■ TASK REQUIREMENTS ■
Leave out the pictures and print the records below exactly.

Image and design file data:
+--
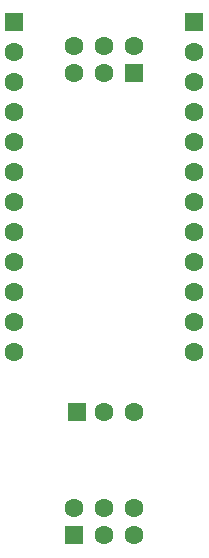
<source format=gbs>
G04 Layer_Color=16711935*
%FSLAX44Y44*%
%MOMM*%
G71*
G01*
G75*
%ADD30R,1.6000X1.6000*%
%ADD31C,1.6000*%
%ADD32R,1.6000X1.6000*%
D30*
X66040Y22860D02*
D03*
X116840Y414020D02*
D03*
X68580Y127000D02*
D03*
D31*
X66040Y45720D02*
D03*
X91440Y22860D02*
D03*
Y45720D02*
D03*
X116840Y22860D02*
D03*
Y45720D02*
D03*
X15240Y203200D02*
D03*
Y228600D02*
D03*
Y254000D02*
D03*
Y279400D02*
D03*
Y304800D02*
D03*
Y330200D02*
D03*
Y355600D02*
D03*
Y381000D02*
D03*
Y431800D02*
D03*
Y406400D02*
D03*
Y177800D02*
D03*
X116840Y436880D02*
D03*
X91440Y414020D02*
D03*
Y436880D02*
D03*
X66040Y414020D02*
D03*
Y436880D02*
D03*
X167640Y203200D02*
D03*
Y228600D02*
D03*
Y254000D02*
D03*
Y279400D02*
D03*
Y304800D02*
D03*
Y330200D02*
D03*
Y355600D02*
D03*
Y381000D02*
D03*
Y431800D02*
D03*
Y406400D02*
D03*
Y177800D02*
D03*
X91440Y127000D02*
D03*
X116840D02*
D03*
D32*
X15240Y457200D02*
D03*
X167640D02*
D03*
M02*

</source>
+--
■ REPLY TO THE TASK ■
<source format=gbs>
G04 Layer_Color=16711935*
%FSLAX44Y44*%
%MOMM*%
G71*
G01*
G75*
%ADD30R,1.6000X1.6000*%
%ADD31C,1.6000*%
%ADD32R,1.6000X1.6000*%
D30*
X66040Y22860D02*
D03*
X116840Y414020D02*
D03*
X68580Y127000D02*
D03*
D31*
X66040Y45720D02*
D03*
X91440Y22860D02*
D03*
Y45720D02*
D03*
X116840Y22860D02*
D03*
Y45720D02*
D03*
X15240Y203200D02*
D03*
Y228600D02*
D03*
Y254000D02*
D03*
Y279400D02*
D03*
Y304800D02*
D03*
Y330200D02*
D03*
Y355600D02*
D03*
Y381000D02*
D03*
Y431800D02*
D03*
Y406400D02*
D03*
Y177800D02*
D03*
X116840Y436880D02*
D03*
X91440Y414020D02*
D03*
Y436880D02*
D03*
X66040Y414020D02*
D03*
Y436880D02*
D03*
X167640Y203200D02*
D03*
Y228600D02*
D03*
Y254000D02*
D03*
Y279400D02*
D03*
Y304800D02*
D03*
Y330200D02*
D03*
Y355600D02*
D03*
Y381000D02*
D03*
Y431800D02*
D03*
Y406400D02*
D03*
Y177800D02*
D03*
X91440Y127000D02*
D03*
X116840D02*
D03*
D32*
X15240Y457200D02*
D03*
X167640D02*
D03*
M02*

</source>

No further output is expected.